(Machine-readable hardware designs)
^^^^^^^^

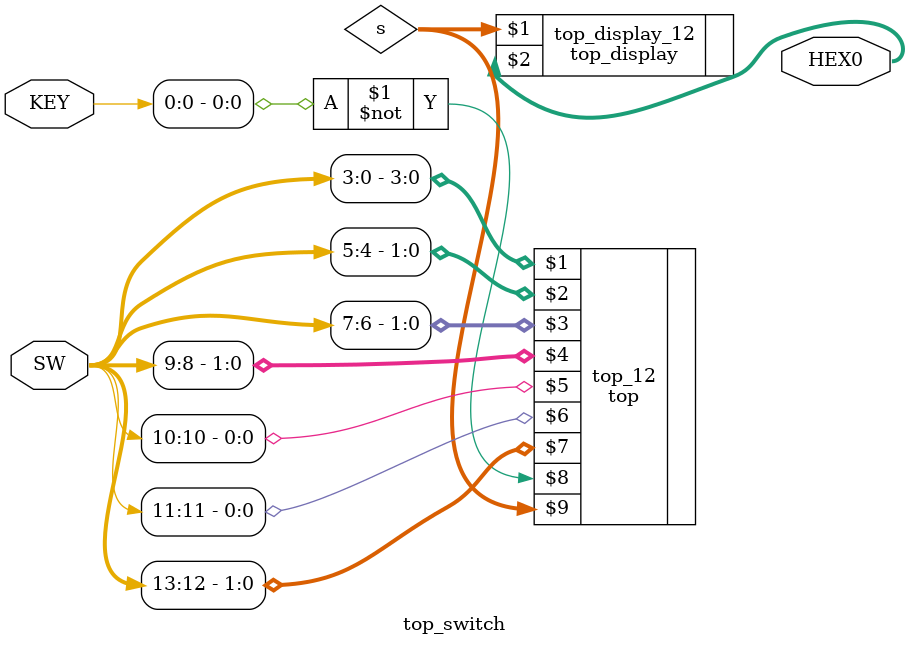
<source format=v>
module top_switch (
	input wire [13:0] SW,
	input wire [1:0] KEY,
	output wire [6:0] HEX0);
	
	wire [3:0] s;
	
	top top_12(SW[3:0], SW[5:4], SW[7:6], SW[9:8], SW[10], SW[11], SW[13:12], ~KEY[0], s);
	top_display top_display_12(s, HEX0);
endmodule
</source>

^^^^^^^^

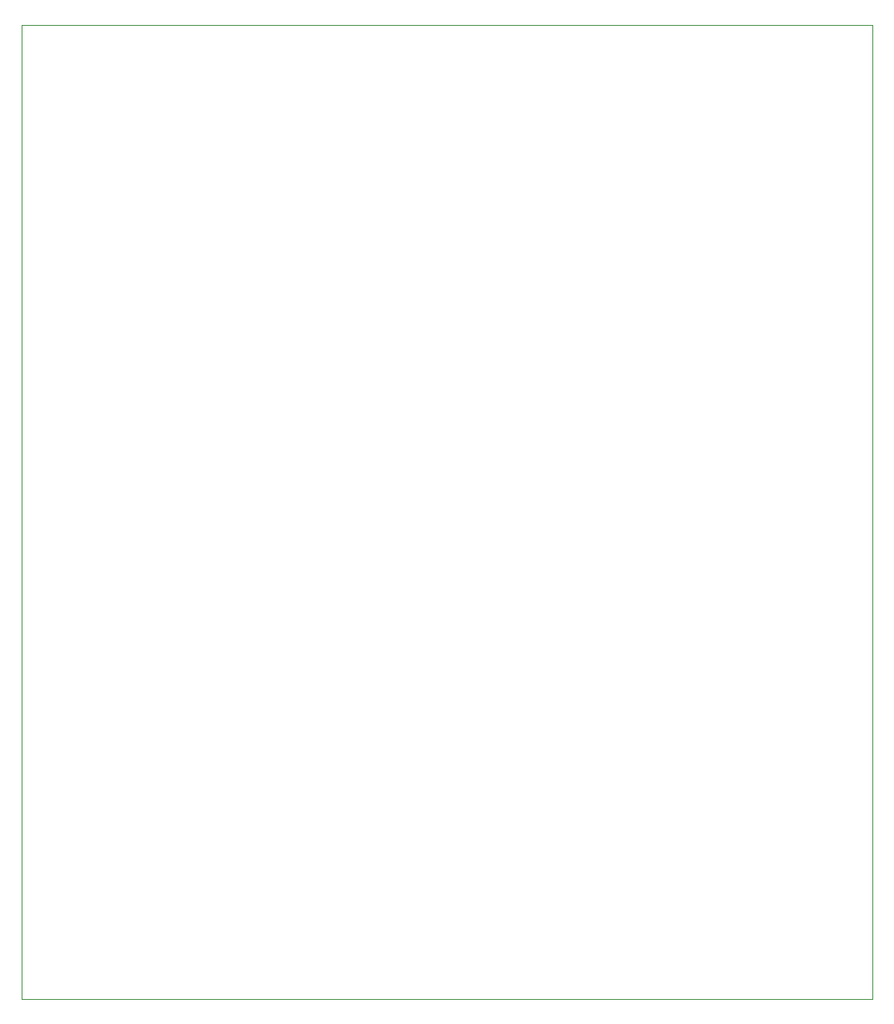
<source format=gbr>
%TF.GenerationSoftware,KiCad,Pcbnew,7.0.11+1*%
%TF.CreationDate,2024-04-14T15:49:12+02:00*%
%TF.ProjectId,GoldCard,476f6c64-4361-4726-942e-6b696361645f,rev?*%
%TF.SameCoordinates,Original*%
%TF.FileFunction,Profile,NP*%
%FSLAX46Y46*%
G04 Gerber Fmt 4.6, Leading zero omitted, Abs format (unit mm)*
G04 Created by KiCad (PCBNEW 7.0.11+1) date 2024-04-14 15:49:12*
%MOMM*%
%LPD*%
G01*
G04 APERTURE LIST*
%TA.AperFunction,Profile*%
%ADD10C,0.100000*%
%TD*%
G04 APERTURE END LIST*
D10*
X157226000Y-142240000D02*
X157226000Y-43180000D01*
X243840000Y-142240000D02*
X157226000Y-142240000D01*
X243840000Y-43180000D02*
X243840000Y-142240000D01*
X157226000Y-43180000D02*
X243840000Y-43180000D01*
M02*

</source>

^^^^^^^^

=== Problem ===
Starting from the data above, filter for lines with "wire" and copy each one.

=== Exercise answer ===
	input wire [13:0] SW,
	input wire [1:0] KEY,
	output wire [6:0] HEX0);
	wire [3:0] s;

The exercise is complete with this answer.